EXCERPT TO READ:
· · · · ·

Collage of four photos showing students working on and showing their electronics systems.

Students in an electronics workshop that features Arduino microcontrollers collaborate to design a prototype. (Image courtesy of Andrew Ringler.)

By Joe Pickett, OCW Publication Director

You’ve got the month of January off from regular classes, and you want to do more than sleep in. It’s a good time to experiment, to do something unusual, maybe create a software project. But what if you don’t really have the background for this sort of thing?

Sign up for a workshop that requires no experience at all!

Two such workshops taught by the same instructor have just appeared on OCW site:

In the Arduino workshop, students in small teams create different projects using Arduino microcontrollers, including a hand-motion controlled “car,” dazzling light displays, and a punching glove that measures the intensity of its blows.

In the Videogame workshop, student teams create videogames in which the player moves and controls an object in space by body motions: animals try to escape from a zoo, cubes assemble to build and decorate houses, objects traverse landscapes full of obstacles.

The OCW workshop sites have videos of class activities and student-narrated projects, so you can see what the students did and how they thought about what they made.

Fostering Learner Self-Confidence

What these workshops have in common is an unconventional teaching methodology championed by Kyle Keane and Andrew Ringler, two of the instructors, and shared in their Instructor Insights for the Arduino and the Videogame workshop. Each set of Insights is tailored to the demands of that particular workshop.

The main goal for the workshops is to help students build confidence so they can gain independence from their instructors and learn on their own. To do this, they employ a variety of techniques to shake students out of their accustomed ways of thinking about learning and creativity, so they can move forward and be productive.

· · · · ·

GIVEN DATA:
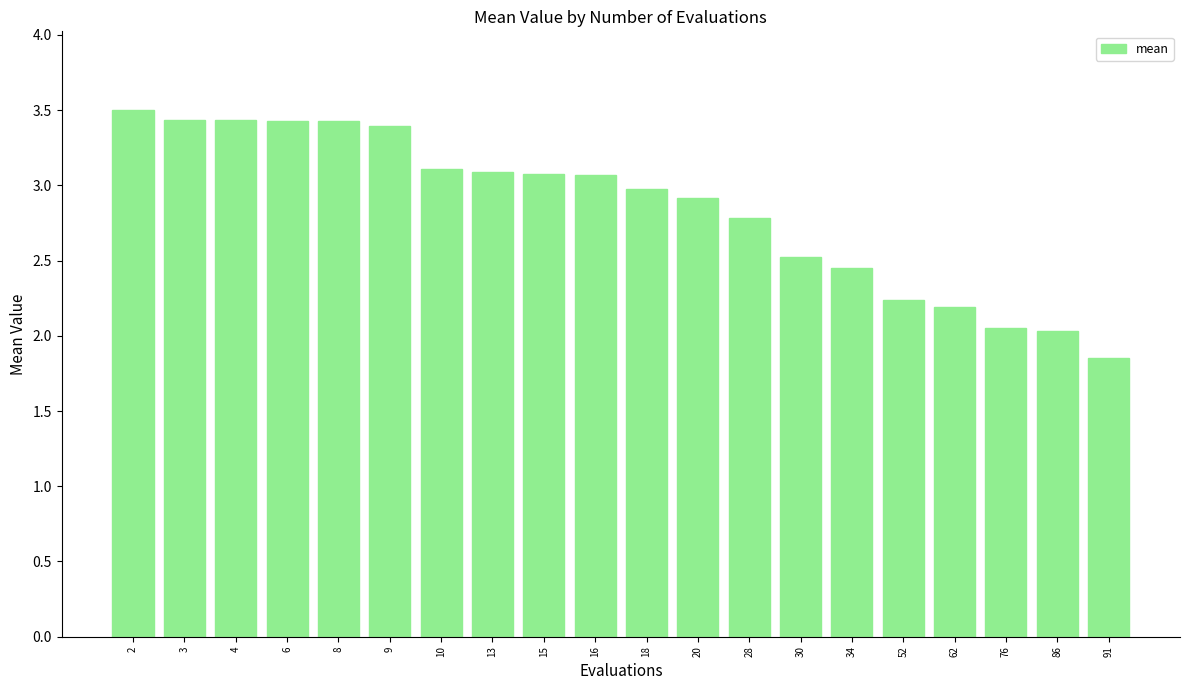

Are the bars horizontal?

No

· · · · ·

TASKS:
1. For the article on the OCW workshops, state whether each statement agrees with it. Answer yes or no, and quote the deciding words. (a) The workshops call for prior experience. (b) In the Videogame workshop, the player controls an object through body motions. (c) The workshop sites offer only written descriptions of the student projects.
2. Carry the article on the OCW workshops forward, starting after its final sentence.

RESULTS:
1.
(a) No: "Sign up for a workshop that requires no experience at all!"
(b) Yes: "the player moves and controls an object in space by body motions"
(c) No: "The OCW workshop sites have videos of class activities and student-narrated projects"

2.
Building Productive Teams

To work with a team you first have to get on one, and to do that, it helps to know which people seem best suited as teammates. The workshop employs some techniques used in improv comedy to get people familiar with one another fast. Keane explains:

I use improv warm up exercises (games performers play to get ready for a show) to help participants explore how verbal and nonverbal communication impact their collaborative relationships in the workshop.

He encourages students to explore different possible teams and to not be afraid to move out of one and join another. With little or no experience, students are bound to make impractical suggestions and show a certain degree of ignorance.

Modeling Vulnerability

To help defuse student’s fear of embarrassment, Keane shares his own, and in doing so he models vulnerability, which

…is not a very common post-secondary teaching strategy, but…it’s an important thing to do when building team dynamics, because, let’s face it, opening yourself up to critique is terrifying…So, as instructors…we stand in the front of the classroom and talk about how it feels to be vulnerable. We’re weirdly explicit about it, but we find it extremely effective.

Going hand in hand with this technique is showing (rather than telling) students that it’s OK to ask for help: “It’s better to coach them and to model how to bring in others to solve problems.”

Being Creative, Not Original

In a nine-day workshop, there is hardly time to reinvent the wheel, yet in conceiving a creative project, students often think that’s what they have to do. To defuse this dynamic, Keane reframes the creative process away from being completely original to building on existing ideas and taking them in new directions. So the workshop

…involves students mimicking, step-by-step, projects that have already been built and then deviating from them—to give students permission to build on existing work.

Failing on Purpose

At the same time, to get students comfortable with risk-taking Keane gives them “assignments that ask students to do the impossible (like build a video game in six hours as a team, for example).”

These present opportunities for learning how to work with people having very different skills:

Participants don’t truly understand they need to collaborate with people who bring different skill sets to the work until they fail at a project…[Failure] helps drive home the importance of working in groups of people with diverse interests and abilities.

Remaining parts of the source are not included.